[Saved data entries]
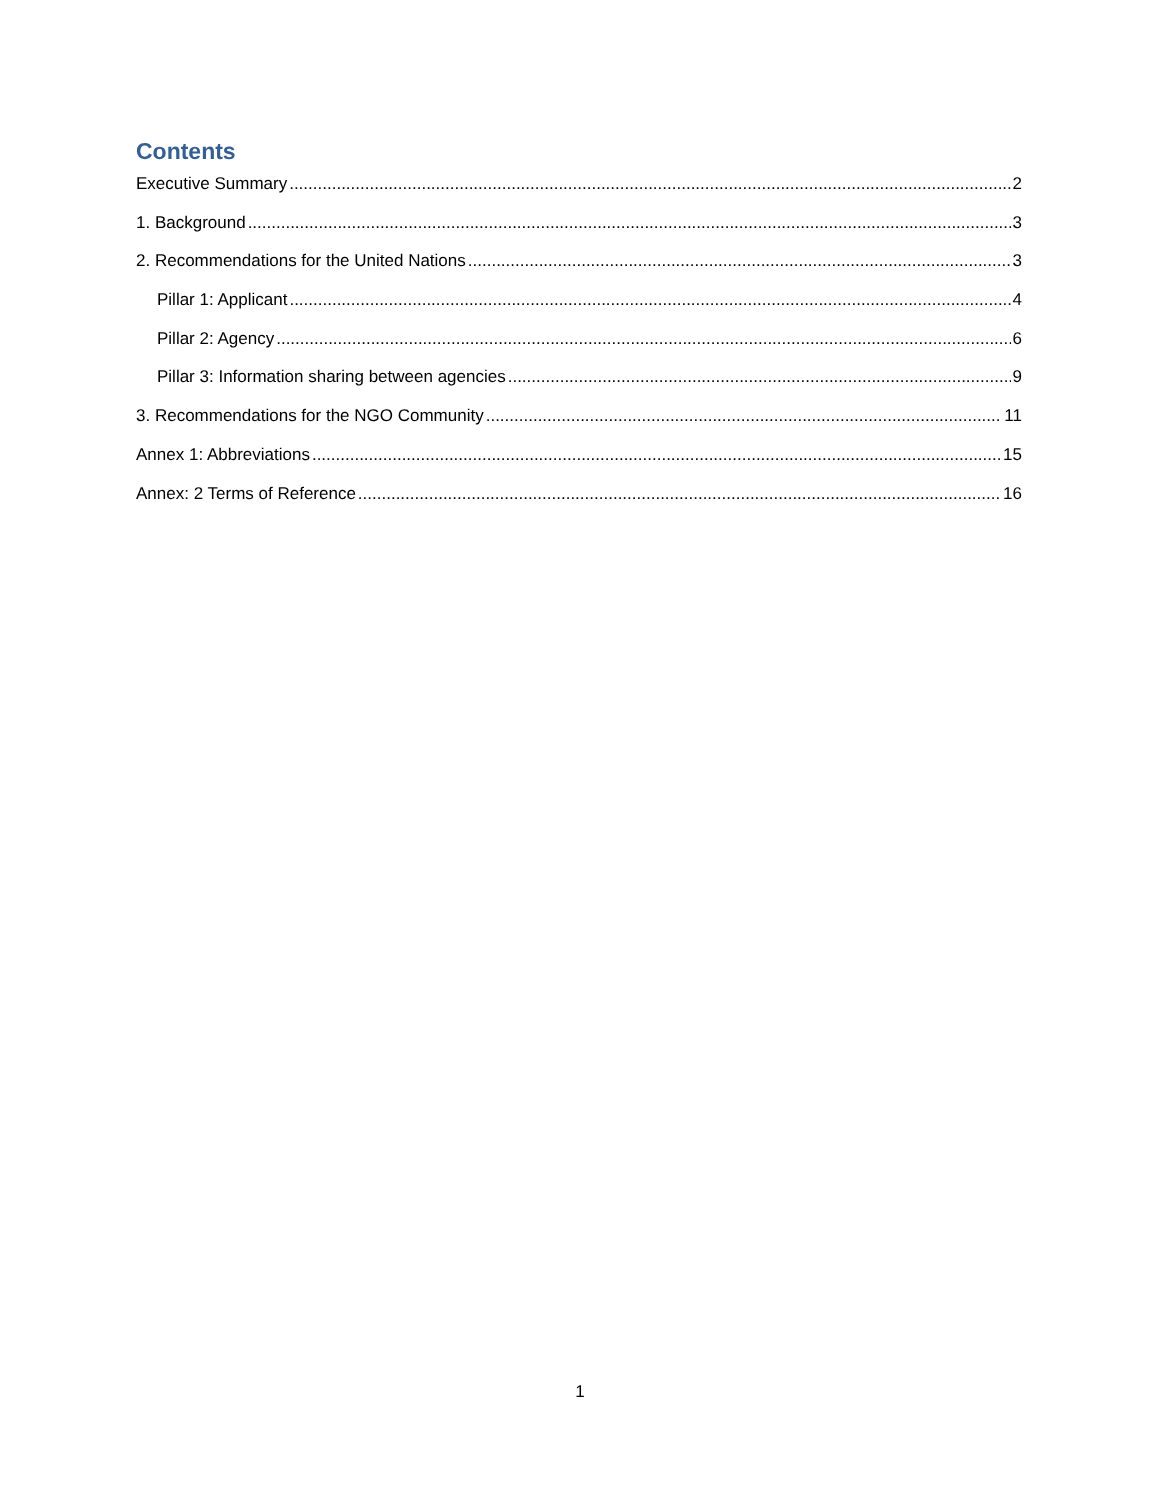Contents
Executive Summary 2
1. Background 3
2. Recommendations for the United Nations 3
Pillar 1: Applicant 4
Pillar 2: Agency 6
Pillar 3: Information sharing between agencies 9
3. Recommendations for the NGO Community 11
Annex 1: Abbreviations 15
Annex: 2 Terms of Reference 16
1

---

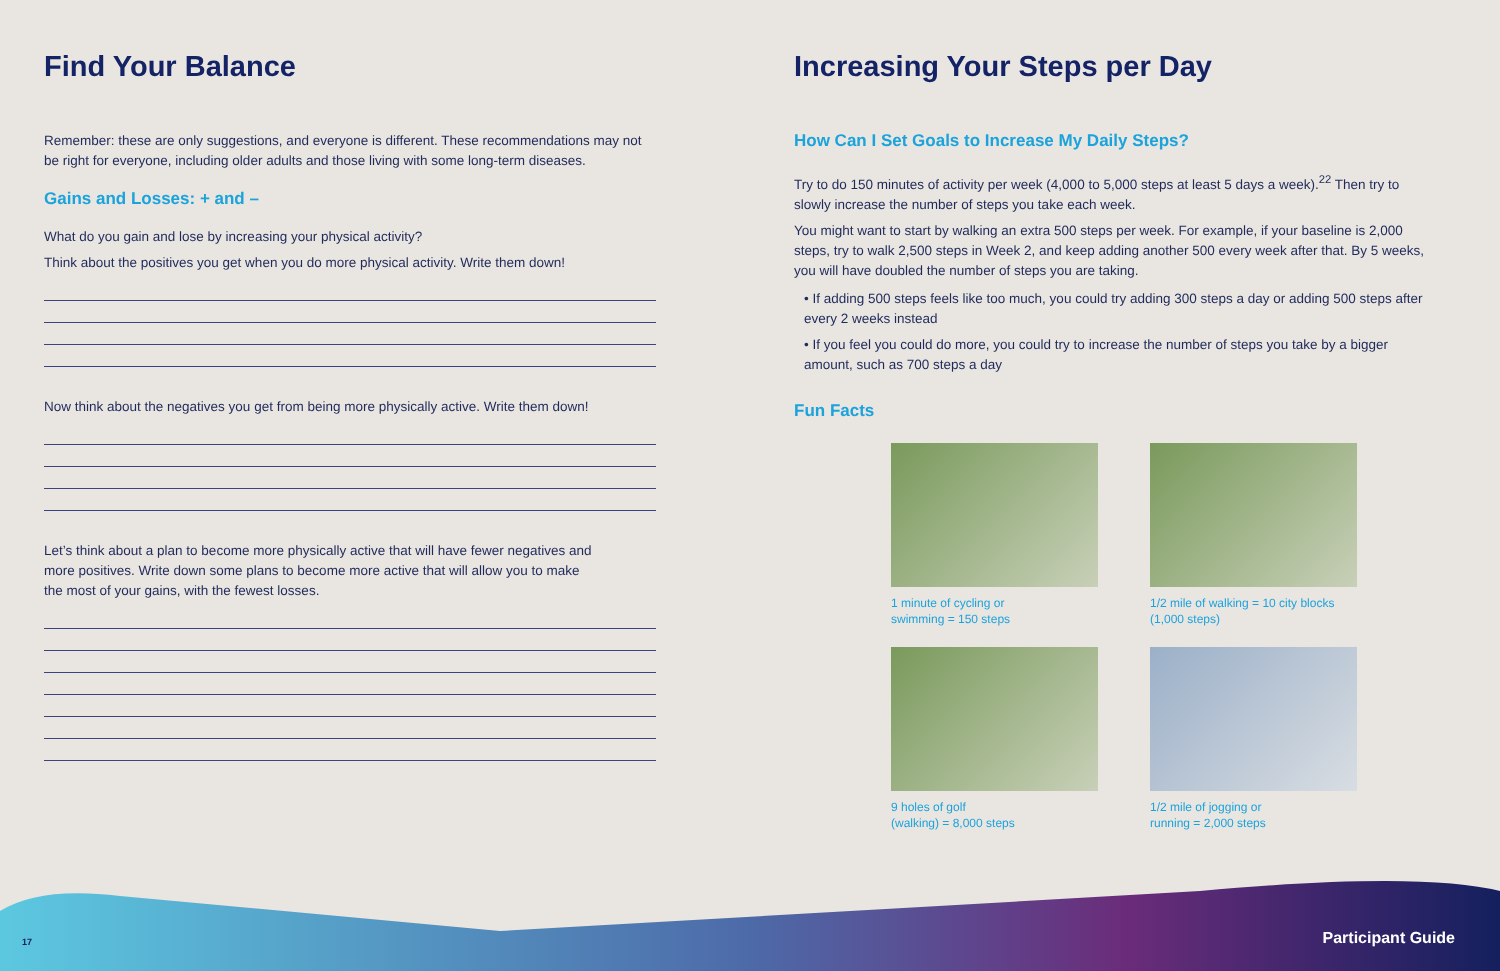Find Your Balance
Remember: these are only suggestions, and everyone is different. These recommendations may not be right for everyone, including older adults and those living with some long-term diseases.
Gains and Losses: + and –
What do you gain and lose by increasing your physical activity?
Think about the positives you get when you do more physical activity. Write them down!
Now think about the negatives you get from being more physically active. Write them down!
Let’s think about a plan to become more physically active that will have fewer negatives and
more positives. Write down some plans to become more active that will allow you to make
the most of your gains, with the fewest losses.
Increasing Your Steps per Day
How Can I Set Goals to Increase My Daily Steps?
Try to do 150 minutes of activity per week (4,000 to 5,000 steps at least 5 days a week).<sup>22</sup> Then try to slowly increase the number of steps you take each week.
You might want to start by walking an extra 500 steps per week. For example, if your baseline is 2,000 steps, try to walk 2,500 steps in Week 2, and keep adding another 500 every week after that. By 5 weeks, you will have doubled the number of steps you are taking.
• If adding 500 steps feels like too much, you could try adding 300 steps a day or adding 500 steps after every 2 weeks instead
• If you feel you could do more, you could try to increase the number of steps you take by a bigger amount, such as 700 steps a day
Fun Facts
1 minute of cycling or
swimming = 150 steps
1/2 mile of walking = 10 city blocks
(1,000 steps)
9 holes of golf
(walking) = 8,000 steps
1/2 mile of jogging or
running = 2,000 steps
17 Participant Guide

Your objective:
Copy out every line of the data that includes the word "active".

Finished task:
Now think about the negatives you get from being more physically active. Write them down!
Let’s think about a plan to become more physically active that will have fewer negatives and
more positives. Write down some plans to become more active that will allow you to make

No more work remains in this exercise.